### Extract provided
--------------------

In vitro, some tumor cell lines of neural origin respond to the presence of NGF by undergoing differentiation along neuronal pathways. PC12 cells, derived from a rat pheochromocytoma, are the best characterized of these cell lines and represent a widely accepted model for NGF-mediated response and for neuronal differentiation (L. A. Greene and A. S. Tischler, Proc. Natl. Acad. Sci. USA 73:2424-2428 (1976)).

--------------------

### Task description
Copy the stretch of the passage on NGF and PC12 cells from "In vitro, some" through "USA 73:2424-2428 (1976)).", word for word.

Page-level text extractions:
--------------------

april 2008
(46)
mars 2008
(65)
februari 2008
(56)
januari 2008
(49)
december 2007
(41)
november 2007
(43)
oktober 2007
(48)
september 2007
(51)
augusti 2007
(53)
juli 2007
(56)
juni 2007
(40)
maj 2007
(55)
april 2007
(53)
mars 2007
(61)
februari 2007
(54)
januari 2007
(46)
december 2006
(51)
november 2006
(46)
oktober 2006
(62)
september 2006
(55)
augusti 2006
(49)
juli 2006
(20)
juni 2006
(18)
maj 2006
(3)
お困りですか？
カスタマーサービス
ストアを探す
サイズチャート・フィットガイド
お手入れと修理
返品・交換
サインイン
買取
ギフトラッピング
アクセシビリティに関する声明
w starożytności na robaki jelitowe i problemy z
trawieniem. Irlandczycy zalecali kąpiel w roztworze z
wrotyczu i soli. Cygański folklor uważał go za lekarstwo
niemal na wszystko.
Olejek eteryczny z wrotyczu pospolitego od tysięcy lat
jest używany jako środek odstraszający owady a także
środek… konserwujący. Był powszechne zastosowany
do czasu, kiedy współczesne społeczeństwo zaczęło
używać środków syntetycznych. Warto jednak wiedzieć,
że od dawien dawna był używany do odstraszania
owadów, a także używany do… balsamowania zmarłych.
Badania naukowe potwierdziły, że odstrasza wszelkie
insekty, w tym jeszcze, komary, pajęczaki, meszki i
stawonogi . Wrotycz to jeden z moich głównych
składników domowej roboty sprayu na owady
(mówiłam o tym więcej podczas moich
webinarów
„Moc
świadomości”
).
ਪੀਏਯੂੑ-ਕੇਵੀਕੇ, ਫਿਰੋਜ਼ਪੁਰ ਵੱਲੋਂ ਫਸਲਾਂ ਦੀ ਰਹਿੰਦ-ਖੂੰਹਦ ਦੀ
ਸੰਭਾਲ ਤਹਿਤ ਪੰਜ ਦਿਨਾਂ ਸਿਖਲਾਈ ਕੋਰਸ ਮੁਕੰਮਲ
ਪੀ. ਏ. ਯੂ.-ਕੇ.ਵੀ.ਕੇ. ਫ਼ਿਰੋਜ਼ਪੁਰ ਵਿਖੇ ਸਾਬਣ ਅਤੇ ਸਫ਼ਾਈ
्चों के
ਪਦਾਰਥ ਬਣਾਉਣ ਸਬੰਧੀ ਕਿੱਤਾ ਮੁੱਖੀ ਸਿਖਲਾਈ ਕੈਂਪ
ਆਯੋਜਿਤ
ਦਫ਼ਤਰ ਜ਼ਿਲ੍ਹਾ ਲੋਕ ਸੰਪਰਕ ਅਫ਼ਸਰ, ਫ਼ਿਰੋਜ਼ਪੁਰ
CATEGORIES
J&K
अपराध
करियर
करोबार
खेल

--------------------

### Task solution
In vitro, some tumor cell lines of neural origin respond to the presence of NGF by undergoing differentiation along neuronal pathways. PC12 cells, derived from a rat pheochromocytoma, are the best characterized of these cell lines and represent a widely accepted model for NGF-mediated response and for neuronal differentiation (L. A. Greene and A. S. Tischler, Proc. Natl. Acad. Sci. USA 73:2424-2428 (1976)).